Visibility map and VACUUM. The visibility map tracks which heap pages have only visible (committed) tuples. Index Only Scan skips heap access only for all-visible pages. After bulk updates or inserts, run VACUUM to update the visibility map:

VACUUM orders;

Monitor autovacuum to ensure it runs frequently enough:

SELECT relname, last_vacuum, last_autovacuum, n_dead_tup
FROM pg_stat_user_tables
WHERE relname = 'orders';

High n_dead_tup with a stale last_autovacuum means Index Only Scans are degraded.

INCLUDE with UNIQUE constraints:

CREATE UNIQUE INDEX idx_orders_unique_ref
ON orders (reference_number) INCLUDE (status, total);

This enforces uniqueness on reference_number while also enabling Index Only Scans for queries that select status and total.

Details

Advanced Topics

Trade-off analysis. The decision to create a covering index involves weighing:

Benefit: Eliminated heap I/O (measured in Heap Fetches and buffer reads)
Cost: Larger index size (measured with pg_relation_size)
Break-even: When the index size increase is less than the heap I/O savings

Monitoring effectiveness:

SELECT indexrelname,
       idx_tup_read,    -- entries returned by index scans
       idx_tup_fetch     -- heap tuples fetched (lower = more index-only scans)
FROM pg_stat_user_indexes
WHERE indexrelname = 'idx_orders_cover';

When idx_tup_fetch is much lower than idx_tup_read, the index is serving many Index Only Scans.

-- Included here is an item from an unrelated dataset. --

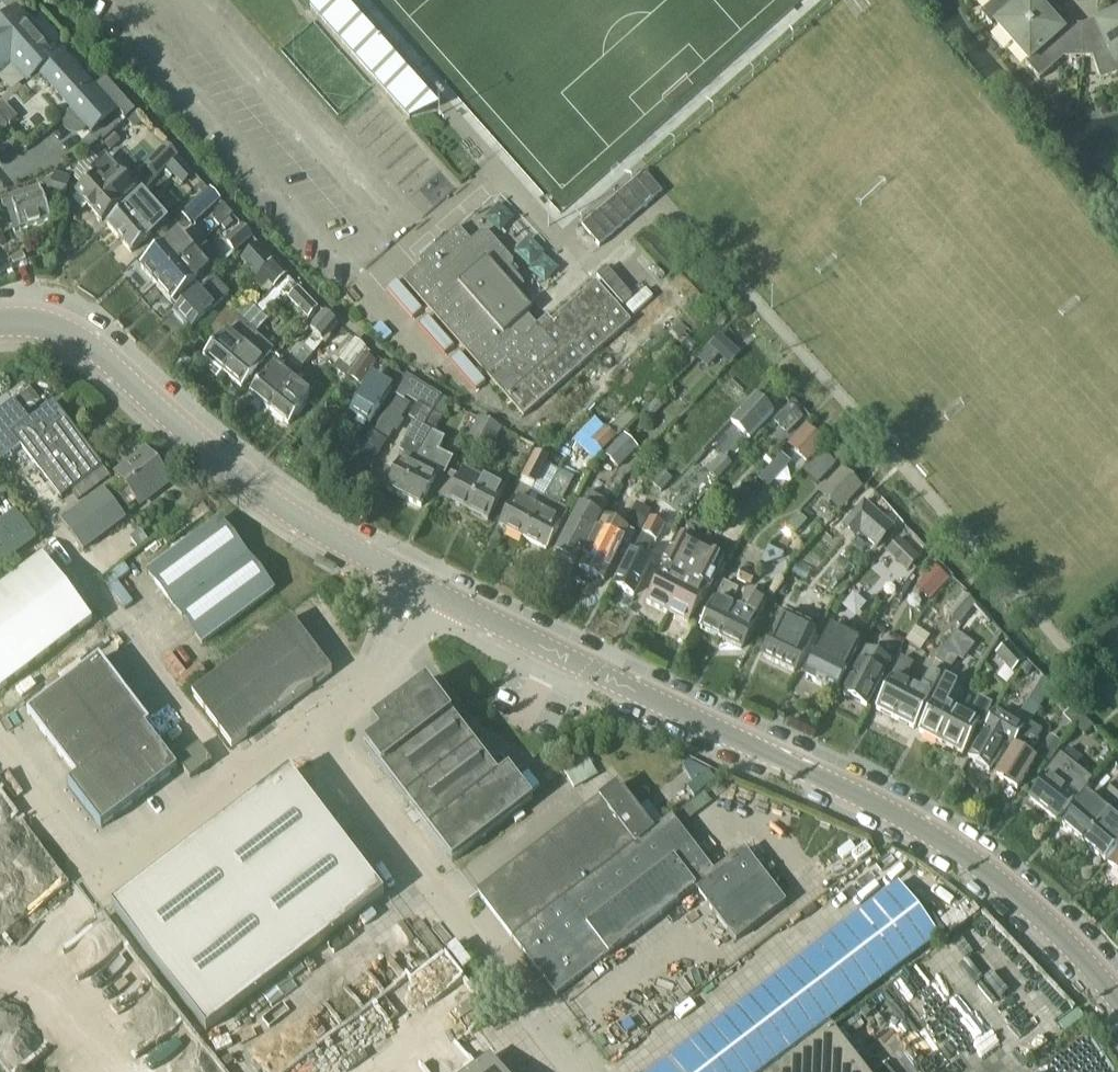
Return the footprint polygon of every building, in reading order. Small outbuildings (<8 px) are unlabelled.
[(435,110),(337,0),(316,0),(310,9),(409,121),(435,110)] [(980,14),(994,30),(997,27),(1012,44),(1046,14),(1036,3),(1039,2),(1038,0),(995,0),(980,14)] [(56,57),(16,11),(12,15),(10,15),(7,15),(4,16),(3,17),(2,18),(0,19),(0,74),(14,62),(30,81),(38,73),(91,133),(114,113),(61,52),(56,57)] [(1057,23),(1056,26),(1046,14),(1012,44),(1028,62),(1025,64),(1039,80),(1063,59),(1082,59),(1082,26),(1068,27),(1057,23)] [(1117,65),(1117,15),(1106,21),(1105,18),(1082,26),(1082,59),(1092,58),(1100,81),(1117,75),(1117,69),(1117,66),(1117,65)] [(122,98),(106,79),(97,88),(112,106),(122,98)] [(126,121),(135,113),(126,101),(116,110),(126,121)] [(17,118),(3,103),(0,105),(0,133),(17,118)] [(143,122),(135,114),(127,121),(134,130),(143,122)] [(110,152),(120,142),(113,134),(102,143),(110,152)] [(168,170),(179,161),(165,145),(142,167),(154,180),(166,168),(168,170)] [(79,166),(75,180),(83,189),(76,195),(100,223),(134,193),(106,161),(100,166),(91,155),(79,166)] [(178,181),(188,171),(179,161),(168,170),(178,181)] [(649,180),(645,174),(618,197),(582,227),(584,229),(599,247),(662,194),(649,180)] [(62,206),(70,179),(54,175),(46,201),(62,206)] [(20,231),(50,222),(40,190),(1,202),(4,211),(12,234),(20,231)] [(191,225),(219,200),(210,191),(182,216),(191,225)] [(130,254),(165,223),(141,196),(125,209),(106,226),(130,254)] [(251,238),(242,227),(226,241),(235,252),(251,238)] [(481,233),(470,242),(457,228),(418,262),(421,265),(402,281),(523,417),(630,322),(595,283),(541,332),(527,316),(532,312),(517,294),(522,290),(522,284),(510,270),(512,268),(512,262),(487,234),(481,233)] [(177,234),(140,268),(157,287),(182,263),(181,262),(192,252),(186,245),(177,234)] [(258,245),(241,261),(256,277),(258,275),(271,262),(272,261),(272,260),(262,250),(258,245)] [(196,279),(207,269),(192,252),(181,262),(182,263),(157,287),(170,303),(196,279)] [(285,276),(275,266),(271,262),(258,275),(273,289),(285,276)] [(268,286),(258,276),(253,282),(262,291),(268,286)] [(228,295),(221,288),(213,279),(196,293),(173,315),(188,332),(228,295)] [(406,314),(416,305),(398,285),(388,294),(406,314)] [(317,308),(309,300),(297,288),(286,298),(299,311),(298,311),(306,319),(317,308)] [(684,314),(673,303),(662,293),(615,340),(626,350),(653,322),(666,334),(684,314)] [(237,319),(238,318),(228,309),(218,320),(228,328),(204,356),(222,372),(254,334),(237,319)] [(322,344),(337,326),(323,313),(307,331),(315,338),(322,344)] [(681,347),(692,335),(680,324),(669,336),(681,347)] [(724,364),(740,348),(724,333),(709,349),(724,364)] [(261,363),(273,350),(254,334),(222,372),(241,387),(261,363)] [(322,344),(315,338),(306,349),(312,354),(322,344)] [(345,377),(367,349),(354,340),(338,361),(342,365),(337,372),(345,377)] [(360,385),(375,363),(364,356),(349,378),(360,385)] [(268,410),(298,372),(281,359),(271,372),(269,370),(249,395),(268,410)] [(306,399),(316,386),(298,372),(268,410),(288,425),(307,400),(306,399)] [(405,398),(415,383),(405,377),(393,396),(396,397),(380,422),(393,431),(412,402),(405,398)] [(599,382),(600,391),(605,396),(614,386),(604,377),(599,382)] [(368,425),(391,390),(372,378),(350,413),(368,425)] [(423,429),(441,398),(427,389),(409,419),(415,423),(403,445),(399,453),(404,456),(400,464),(400,463),(386,491),(401,498),(414,471),(421,474),(425,466),(416,461),(432,434),(423,429)] [(755,397),(731,422),(750,439),(774,413),(755,397)] [(441,399),(441,398),(423,429),(432,434),(440,420),(450,403),(441,399)] [(647,423),(662,407),(655,401),(640,416),(647,423)] [(29,422),(14,402),(0,412),(0,462),(21,447),(40,472),(31,479),(49,505),(59,497),(60,499),(71,491),(78,500),(109,476),(53,403),(29,422)] [(785,435),(802,418),(789,406),(772,423),(785,435)] [(617,436),(636,416),(629,409),(610,428),(617,436)] [(491,449),(501,431),(477,418),(468,438),(491,449)] [(807,464),(826,444),(805,425),(787,446),(807,464)] [(601,452),(615,438),(604,427),(590,441),(601,452)] [(618,469),(638,449),(624,435),(604,454),(618,469)] [(834,462),(841,455),(829,444),(822,452),(822,451),(802,472),(817,485),(836,464),(834,462)] [(353,471),(366,452),(359,447),(346,467),(353,471)] [(534,486),(548,460),(534,453),(520,478),(534,486)] [(129,510),(168,480),(148,454),(137,462),(134,458),(114,473),(130,493),(121,500),(129,510)] [(717,481),(732,466),(721,455),(706,470),(717,481)] [(420,508),(438,472),(425,466),(421,474),(414,471),(401,498),(420,508)] [(841,512),(863,488),(841,468),(819,492),(841,512)] [(494,487),(483,481),(462,470),(446,501),(467,512),(487,523),(503,492),(503,491),(508,482),(499,477),(494,487)] [(559,505),(572,480),(559,473),(546,499),(559,505)] [(660,492),(671,480),(664,473),(653,485),(660,492)] [(542,498),(532,492),(520,486),(499,526),(521,538),(542,498)] [(83,551),(125,520),(103,491),(61,522),(83,551)] [(600,517),(608,502),(587,492),(579,507),(577,512),(555,556),(575,567),(592,535),(600,517)] [(545,551),(566,510),(542,498),(521,538),(545,551)] [(857,538),(874,519),(855,501),(838,520),(857,538)] [(637,532),(649,511),(636,504),(624,525),(637,532)] [(732,507),(711,531),(717,536),(722,530),(723,532),(739,514),(732,507)] [(36,541),(14,513),(0,524),(0,569),(36,541)] [(806,522),(798,514),(789,524),(797,531),(806,522)] [(275,595),(272,591),(219,520),(148,574),(202,644),(259,601),(262,605),(275,595)] [(632,553),(614,588),(632,597),(650,563),(641,558),(644,553),(646,554),(652,541),(655,542),(663,526),(650,520),(632,554),(632,553)] [(892,523),(886,529),(876,521),(870,528),(879,537),(878,539),(873,535),(863,547),(870,554),(881,542),(884,545),(898,529),(892,523)] [(139,531),(129,538),(137,549),(147,541),(139,531)] [(620,554),(628,538),(617,533),(609,548),(593,539),(578,568),(603,582),(618,553),(620,554)] [(690,547),(692,544),(676,536),(662,565),(665,567),(646,603),(668,614),(700,551),(690,547)] [(906,571),(918,559),(899,540),(887,552),(906,571)] [(768,547),(760,563),(765,565),(780,560),(783,555),(768,547)] [(708,552),(706,555),(700,551),(668,614),(687,624),(699,602),(705,590),(709,588),(723,560),(708,552)] [(91,622),(43,559),(0,591),(0,692),(91,622)] [(945,581),(932,569),(919,582),(933,595),(945,581)] [(749,586),(754,577),(741,570),(737,580),(749,586)] [(784,580),(776,595),(781,597),(789,582),(784,580)] [(734,596),(737,590),(723,583),(714,600),(715,600),(700,629),(721,640),(736,610),(725,605),(731,594),(734,596)] [(756,622),(765,602),(745,592),(736,610),(721,640),(741,650),(755,621),(756,622)] [(975,604),(965,597),(961,594),(945,615),(959,626),(975,604)] [(794,673),(805,650),(815,630),(782,615),(762,657),(794,673)] [(995,630),(978,616),(964,633),(982,647),(995,630)] [(231,747),(331,672),(291,620),(192,694),(231,747)] [(834,693),(858,644),(828,629),(815,656),(805,678),(834,693)] [(1012,671),(1023,661),(1007,643),(996,653),(1012,671)] [(882,676),(890,662),(866,649),(859,664),(842,695),(866,707),(882,676)] [(947,670),(954,660),(941,651),(934,661),(935,662),(947,670)] [(919,694),(911,690),(902,685),(912,665),(900,659),(890,679),(892,680),(875,711),(913,730),(929,699),(928,699),(939,679),(929,675),(919,694)] [(79,710),(115,682),(98,660),(62,687),(79,710)] [(944,675),(947,670),(935,662),(931,669),(944,675)] [(1025,664),(1021,671),(1028,675),(1031,670),(1032,668),(1026,665),(1025,664)] [(95,731),(131,704),(115,682),(79,710),(95,731)] [(944,707),(955,688),(945,683),(935,702),(934,702),(918,733),(937,743),(953,712),(944,707)] [(487,753),(482,757),(426,684),(372,726),(380,736),(364,748),(452,862),(531,800),(500,760),(495,764),(487,753)] [(43,737),(79,710),(62,687),(26,714),(43,737)] [(1024,702),(1013,723),(1022,729),(1034,709),(1024,702)] [(145,729),(148,726),(131,704),(95,731),(112,752),(124,743),(144,728),(145,729)] [(980,726),(986,713),(975,707),(968,720),(953,712),(937,743),(961,756),(977,725),(980,726)] [(1077,723),(1082,718),(1071,707),(1062,717),(1073,727),(1074,726),(1077,723)] [(60,758),(95,731),(79,710),(43,737),(60,758)] [(983,733),(968,760),(988,772),(1004,745),(1012,749),(1023,730),(994,713),(982,733),(983,733)] [(1084,736),(1092,728),(1082,718),(1077,723),(1074,726),(1084,736)] [(1025,757),(1041,733),(1030,725),(1013,750),(996,777),(1016,790),(1033,763),(1025,757)] [(177,771),(145,729),(144,728),(124,743),(157,786),(177,771)] [(76,780),(87,771),(106,757),(112,752),(95,731),(60,758),(75,779),(76,780)] [(1045,765),(1061,745),(1050,736),(1034,757),(1045,765)] [(139,800),(157,786),(124,743),(112,752),(106,757),(139,800)] [(188,779),(210,763),(196,746),(175,762),(188,779)] [(597,776),(587,758),(586,755),(562,769),(574,789),(597,776)] [(120,814),(139,800),(106,757),(87,771),(120,814)] [(1090,782),(1063,760),(1059,757),(1048,771),(1050,772),(1029,799),(1056,821),(1073,800),(1074,801),(1090,782)] [(100,829),(120,814),(87,771),(76,780),(75,779),(67,785),(100,829)] [(205,1033),(384,897),(289,772),(111,909),(205,1033)] [(693,797),(715,780),(708,772),(687,789),(693,797)] [(1117,802),(1117,779),(1113,784),(1104,795),(1115,805),(1117,802)] [(513,941),(583,887),(653,833),(618,786),(600,800),(478,894),(513,941)] [(1082,843),(1107,814),(1086,796),(1061,825),(1082,843)] [(1107,814),(1082,843),(1105,863),(1117,848),(1117,807),(1115,805),(1107,814)] [(744,851),(712,875),(670,819),(653,833),(583,887),(513,941),(556,996),(571,984),(608,956),(695,889),(735,941),(785,903),(744,851)] [(1107,866),(1117,876),(1117,855),(1107,866)] [(939,937),(898,884),(652,1071),(761,1071),(939,937)] [(830,1029),(774,1071),(863,1071),(830,1029)] [(493,1063),(489,1057),(470,1071),(500,1071),(493,1063)]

Covering indexes with partial indexes. Combine both techniques for highly targeted queries:

CREATE INDEX idx_active_cover
ON orders (created_at) INCLUDE (total, status)
WHERE status = 'active';

Engine Differences

MySQL InnoDB handles covering indexes differently due to its clustered index architecture:

All secondary indexes automatically include the primary key columns -- so the PK is always "covered"
MySQL has no INCLUDE syntax -- to create a covering index, all columns must be regular index keys
MySQL EXPLAIN shows Using index in the Extra column when a covering index is used

-- MySQL covering index (no INCLUDE syntax available):
CREATE INDEX idx_orders_cover ON orders (created_at, status, total);

Because InnoDB's secondary indexes point to the primary key (not the heap), a non-covering secondary index requires a "bookmark lookup" back to the clustered index -- similar to but not identical to PostgreSQL's heap fetch

Key difference: In MySQL, making the primary key narrow (e.g., INT vs UUID) benefits all secondary indexes because the PK is appended to every secondary index entry.

Real-World Case Studies

Analytics platform reading 20M rows for daily reports. The report query selected 4 columns from a 25-column table. Without a covering index, each of the 20M matching rows required a random heap read -- the query took 45 seconds. After adding a covering index with the 4 columns (3 as keys, 1 as INCLUDE), the query used Index Only Scan and completed in 3 seconds. The index added 800MB of storage but eliminated 20M random I/O operations per report run, reducing total daily I/O by 90%.

Source

Process

Read the key concepts to understand how covering indexes enable Index Only Scans.
Apply covering indexes to high-frequency queries with stable, small SELECT lists where heap I/O is the bottleneck.
Verify with EXPLAIN (ANALYZE, BUFFERS) that the query uses Index Only Scan with Heap Fetches near zero.

Harness Integration

Type: knowledge -- this skill is a reference document, not a procedural workflow.
No tools or state -- consumed as context by other skills and agents.
related_skills: db-btree-index, db-composite-index, db-scan-types, db-explain-reading

Success Criteria

Covering indexes target high-frequency queries with stable SELECT lists.
EXPLAIN ANALYZE shows Index Only Scan with Heap Fetches near zero.
VACUUM frequency is verified to keep the visibility map current.